Work to complete: For the material below, count each line where the string "tail" appears, then return the total alone.

□ □ □ □ □ □ □

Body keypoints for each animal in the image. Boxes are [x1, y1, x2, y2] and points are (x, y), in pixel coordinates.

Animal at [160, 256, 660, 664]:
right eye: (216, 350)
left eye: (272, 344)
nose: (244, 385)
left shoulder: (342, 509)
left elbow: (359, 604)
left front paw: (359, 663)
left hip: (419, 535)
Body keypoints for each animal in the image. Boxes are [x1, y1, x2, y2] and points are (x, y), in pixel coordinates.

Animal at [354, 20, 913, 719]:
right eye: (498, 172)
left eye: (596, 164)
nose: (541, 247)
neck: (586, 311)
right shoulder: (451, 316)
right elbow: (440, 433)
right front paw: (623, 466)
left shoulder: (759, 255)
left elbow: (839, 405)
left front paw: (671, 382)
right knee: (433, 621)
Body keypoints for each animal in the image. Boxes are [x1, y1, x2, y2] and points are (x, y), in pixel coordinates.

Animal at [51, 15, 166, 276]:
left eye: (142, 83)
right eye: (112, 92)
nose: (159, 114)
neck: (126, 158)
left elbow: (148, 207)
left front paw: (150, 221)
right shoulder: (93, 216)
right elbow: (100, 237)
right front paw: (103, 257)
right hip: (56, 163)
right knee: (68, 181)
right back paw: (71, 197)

□ □ □ □ □ □ □

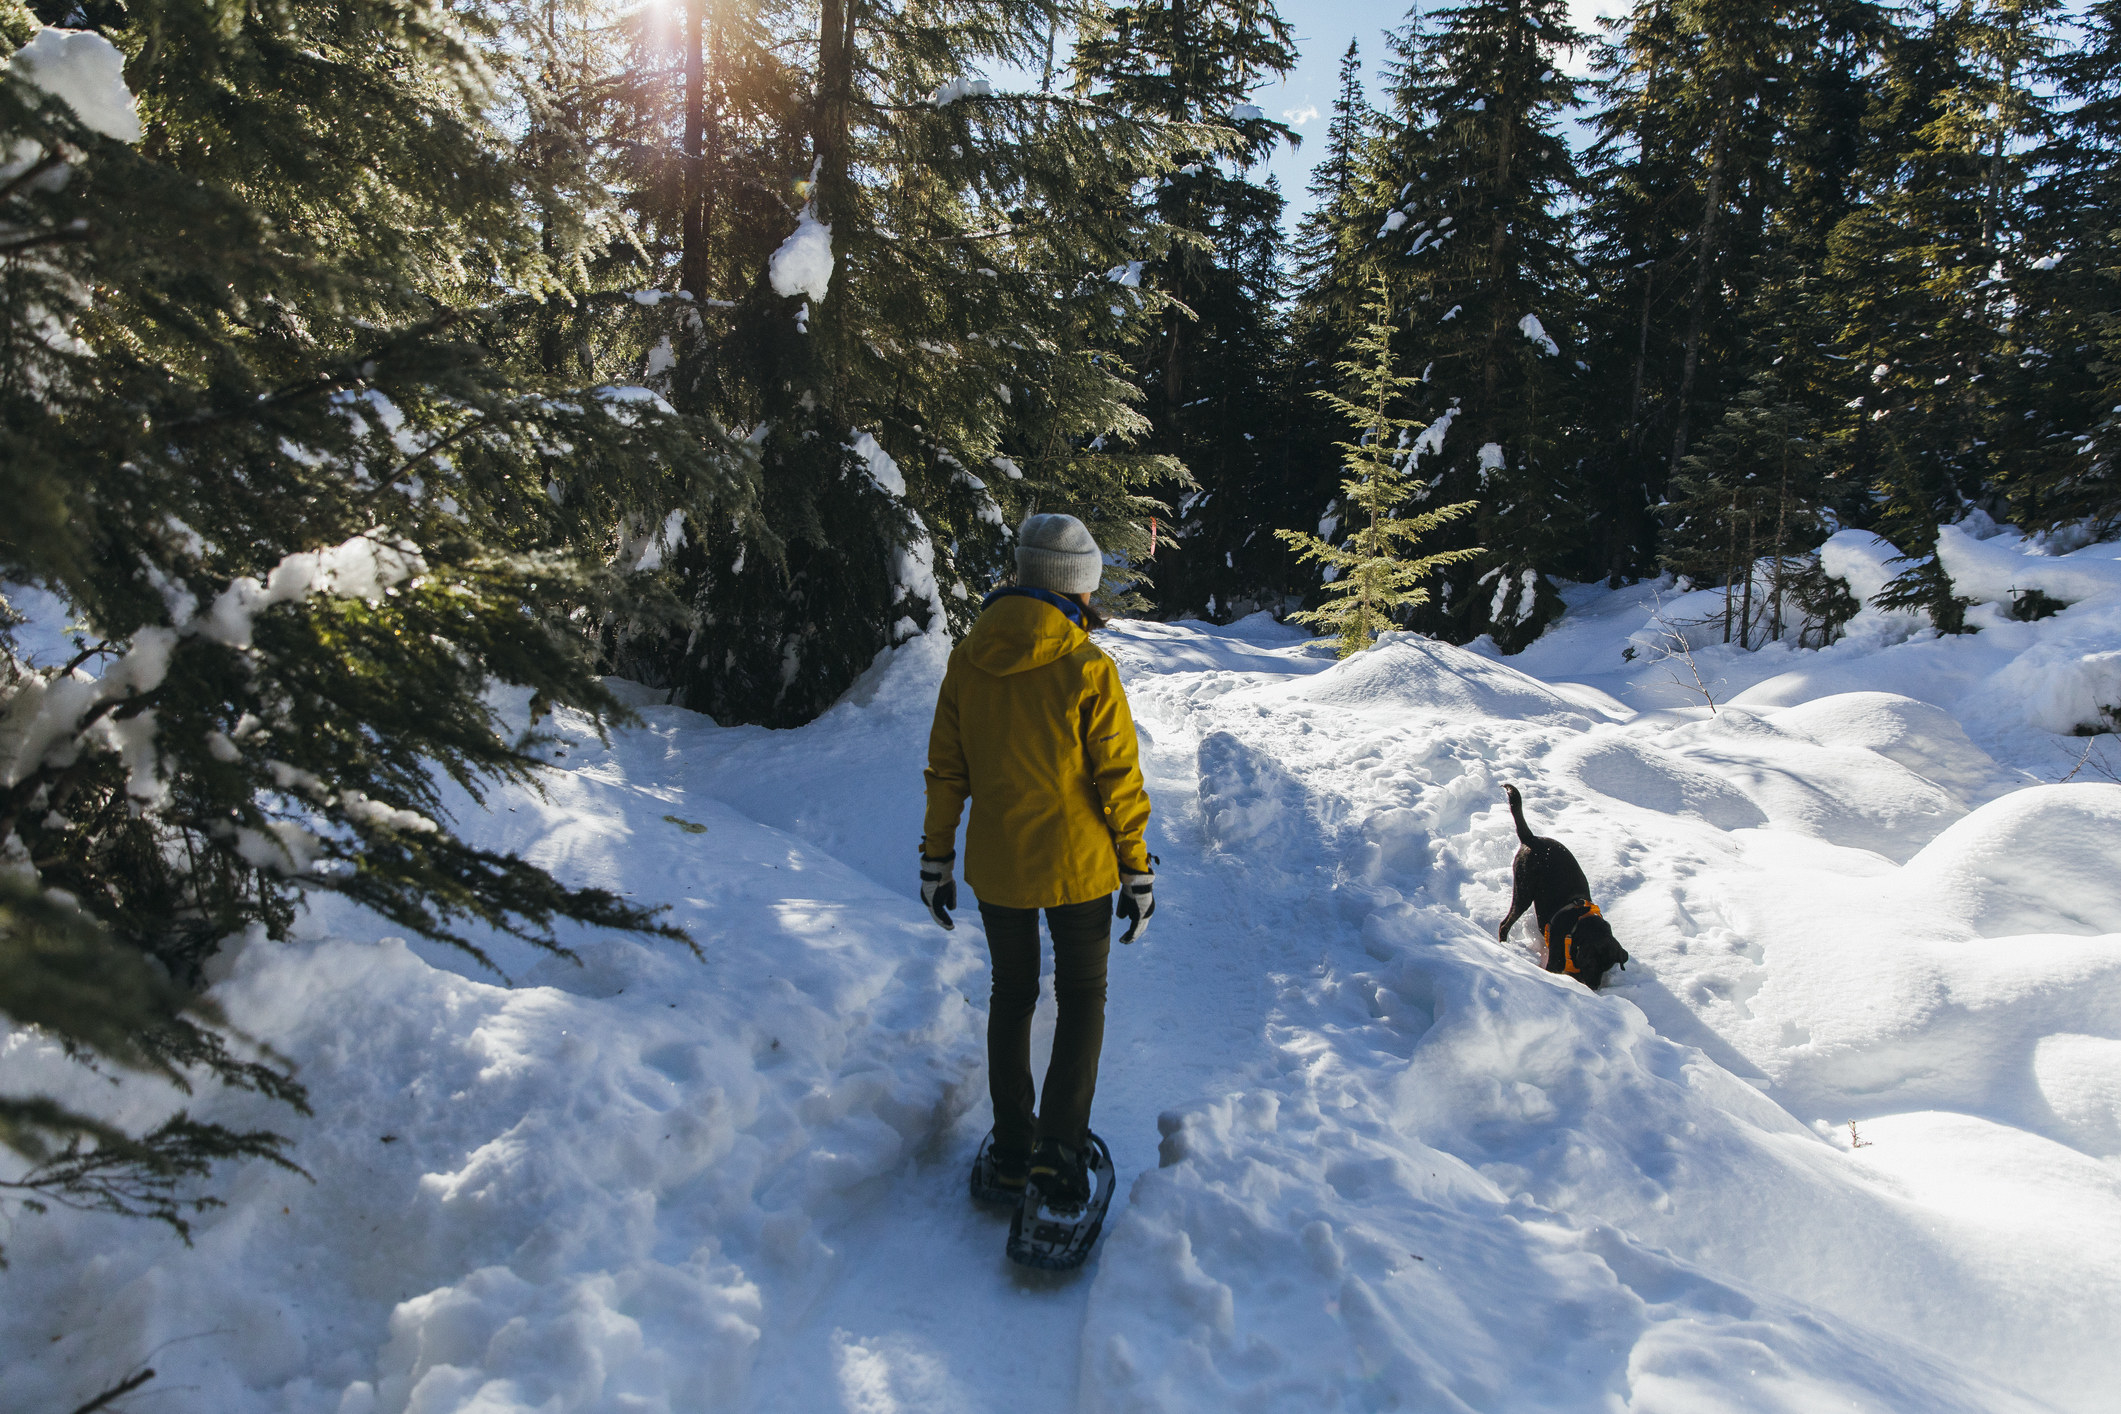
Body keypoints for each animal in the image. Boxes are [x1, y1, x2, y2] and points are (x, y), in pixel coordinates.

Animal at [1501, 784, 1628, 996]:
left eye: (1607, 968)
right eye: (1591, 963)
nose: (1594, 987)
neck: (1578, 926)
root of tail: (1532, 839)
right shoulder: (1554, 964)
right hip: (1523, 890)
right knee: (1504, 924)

□ □ □ □ □ □ □

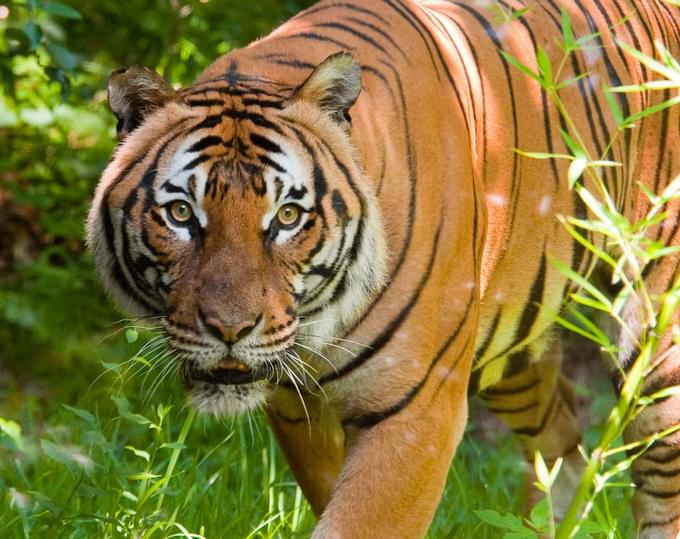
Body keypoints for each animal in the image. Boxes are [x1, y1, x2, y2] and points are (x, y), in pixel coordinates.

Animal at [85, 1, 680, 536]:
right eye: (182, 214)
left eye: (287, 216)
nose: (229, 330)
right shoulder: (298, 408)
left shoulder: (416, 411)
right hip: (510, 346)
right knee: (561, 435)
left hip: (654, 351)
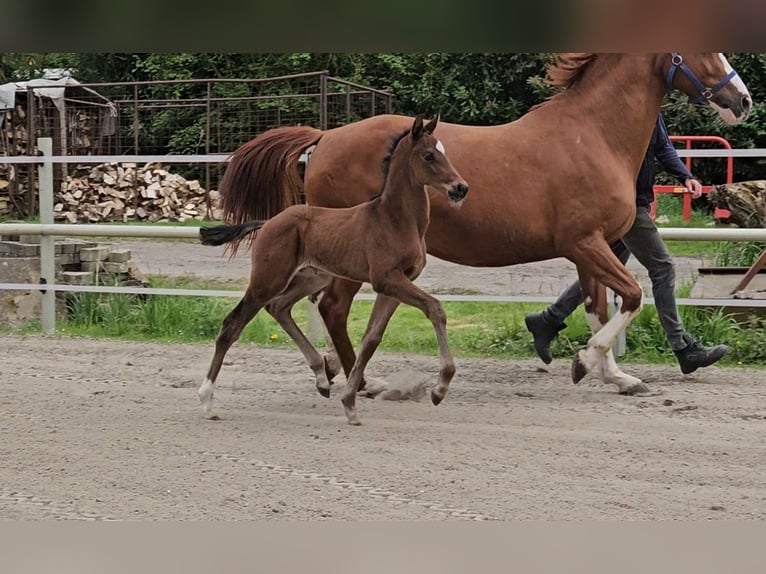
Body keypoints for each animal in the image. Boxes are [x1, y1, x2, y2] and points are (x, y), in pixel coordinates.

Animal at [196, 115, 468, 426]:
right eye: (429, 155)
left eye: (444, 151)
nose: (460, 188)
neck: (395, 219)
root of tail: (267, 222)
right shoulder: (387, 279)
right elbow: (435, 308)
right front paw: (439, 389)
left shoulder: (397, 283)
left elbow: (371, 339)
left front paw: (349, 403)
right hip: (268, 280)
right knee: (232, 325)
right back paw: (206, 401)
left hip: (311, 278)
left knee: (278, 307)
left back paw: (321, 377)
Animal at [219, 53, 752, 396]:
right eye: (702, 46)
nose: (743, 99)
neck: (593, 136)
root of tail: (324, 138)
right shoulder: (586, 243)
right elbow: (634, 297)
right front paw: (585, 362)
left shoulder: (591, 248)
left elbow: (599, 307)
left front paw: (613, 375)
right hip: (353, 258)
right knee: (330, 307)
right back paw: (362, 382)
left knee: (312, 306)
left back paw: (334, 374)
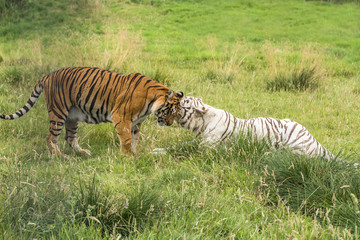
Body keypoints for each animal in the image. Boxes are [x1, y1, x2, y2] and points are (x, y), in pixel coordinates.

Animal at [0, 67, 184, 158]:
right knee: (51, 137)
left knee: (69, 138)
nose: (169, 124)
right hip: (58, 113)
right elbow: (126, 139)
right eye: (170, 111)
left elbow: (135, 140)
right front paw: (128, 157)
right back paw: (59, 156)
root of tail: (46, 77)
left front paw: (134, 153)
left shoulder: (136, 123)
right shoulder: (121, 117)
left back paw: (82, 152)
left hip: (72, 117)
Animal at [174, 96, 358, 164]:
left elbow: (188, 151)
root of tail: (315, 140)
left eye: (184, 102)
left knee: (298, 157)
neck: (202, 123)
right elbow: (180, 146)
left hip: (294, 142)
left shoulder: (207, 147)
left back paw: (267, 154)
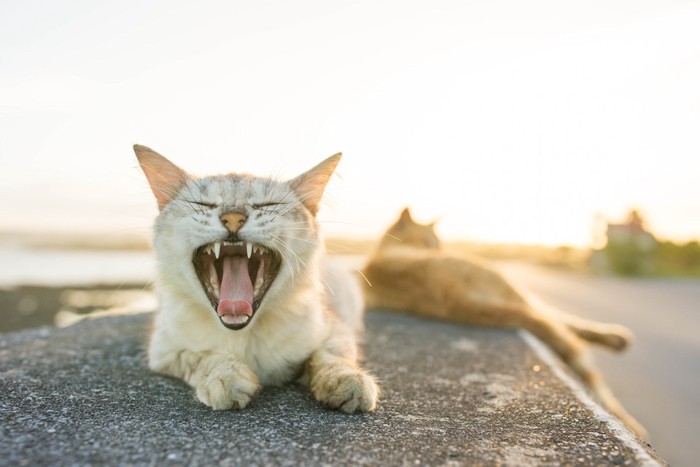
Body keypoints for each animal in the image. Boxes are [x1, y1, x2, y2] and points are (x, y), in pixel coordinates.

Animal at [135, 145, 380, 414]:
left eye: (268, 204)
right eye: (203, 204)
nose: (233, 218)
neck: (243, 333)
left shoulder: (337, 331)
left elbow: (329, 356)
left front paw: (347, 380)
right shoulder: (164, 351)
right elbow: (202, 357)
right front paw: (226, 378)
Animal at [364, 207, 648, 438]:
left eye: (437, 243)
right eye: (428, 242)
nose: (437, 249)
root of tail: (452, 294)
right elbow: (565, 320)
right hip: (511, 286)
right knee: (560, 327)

□ □ □ □ □ □ □

Written response: 6